Commercial willow crops on the Somerset Levels
In an appendix to the Cultivation and Use of basket Willows produced in 2001 by the Basketmakers Association and IACR Long Ashton Research Station there is a list of the chemicals that have been tested on willow beds for weed control and it reads like a poisoners bible. It isn’t just weeds, there are plenty of insects and fungi that like willow, but one of the main reasons commercial growers are spraying their crops routinely from May onwards with pesticides is to control “button top”, caused by the button top midge Rhabdophaga hetcrobia, which results in branched or stunted willow rods. I remember visiting Helen Tyler, a commercial grower in Somerset, some years ago to find her painstakingly trimming tiny branches from the tips of thousands of rods in order to sell them. This more than likely negated any small profit she may have hoped for from their sale but she did it because she thought she would be unable to sell them unless the bolts looked perfect. Perhaps the growers need to ask their customers if they wouldn’t prefer to accept that some willows may have branched tips, if they knew that it meant they did not have to be sprayed.

Few of the main grower’s web sites discuss the company’s spraying policies and neither do they offer non-sprayed or organic willows. I imagine therefore that a lot of the people buying these willows assume that they are buying a natural, organic product because it  looks like one and not one that could indirectly be harming the environment in which it grows, and that  also contributes to yet more profits for Monsanto et al!

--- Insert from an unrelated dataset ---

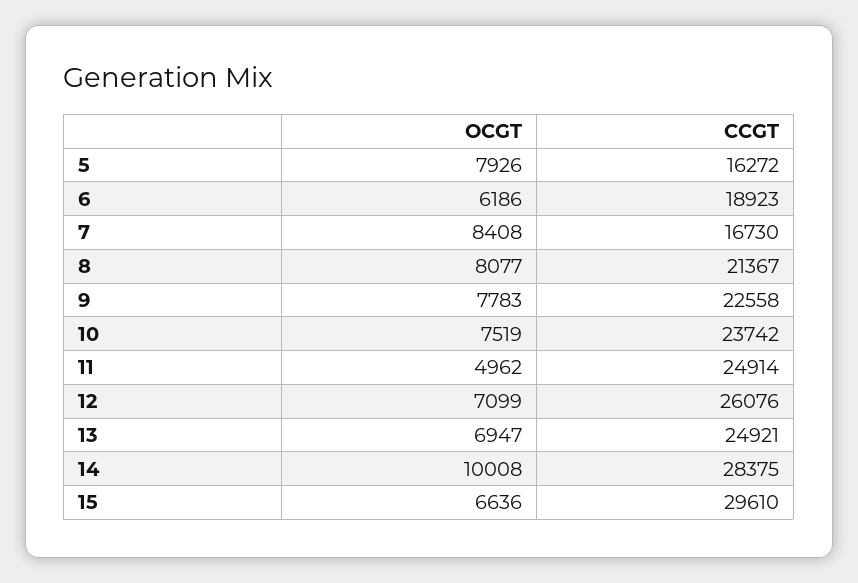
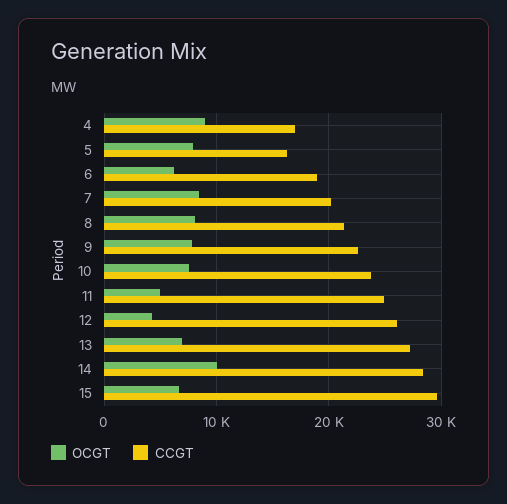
CCGT, 7: 16730 -> 20000
OCGT, 12: 7099 -> 4000
CCGT, 13: 24921 -> 27000
OCGT, 4: none -> 9000
CCGT, 4: none -> 17000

Ultimately, it comes down to education, and this is something we briefly touched on in the discussion, but which seems to me to be very important.  The general public in the UK, despite being the purchasers  of large quantities of basket ware, (according to UK trade statistics over 28 million pounds worth of imported wickerwork and basketwork so far in 2012) is still largely ignorant about basket making and its related activities. I still meet many people who think that the cheap imported baskets they buy in shops  are made by machine and  very few people can distinguish between native willow and imported cane.  Perhaps we need some 'TV basket makers' who can show people not only how easy it is to make something, but who could extol the virtues of  indigenous  'ingredients' and 'recipes' and enthuse a whole generation with the magic of cooking up wonderful things with this amazingly versatile and sustainable activity.

I know it isn't easy to grow willows organically, I grow them myself,  but it is certainly possible and there are plenty of individuals and several companies operating in the UK selling a good range of organic willow that they cultivate Water Willows in Milton Keynes is probably the biggest certified organic grower but there are smaller ones such as Blencogo and Barfad in Scotland.

It is still a dust bowl here in France but maybe it isn’t just the grass that is greener in Scotland.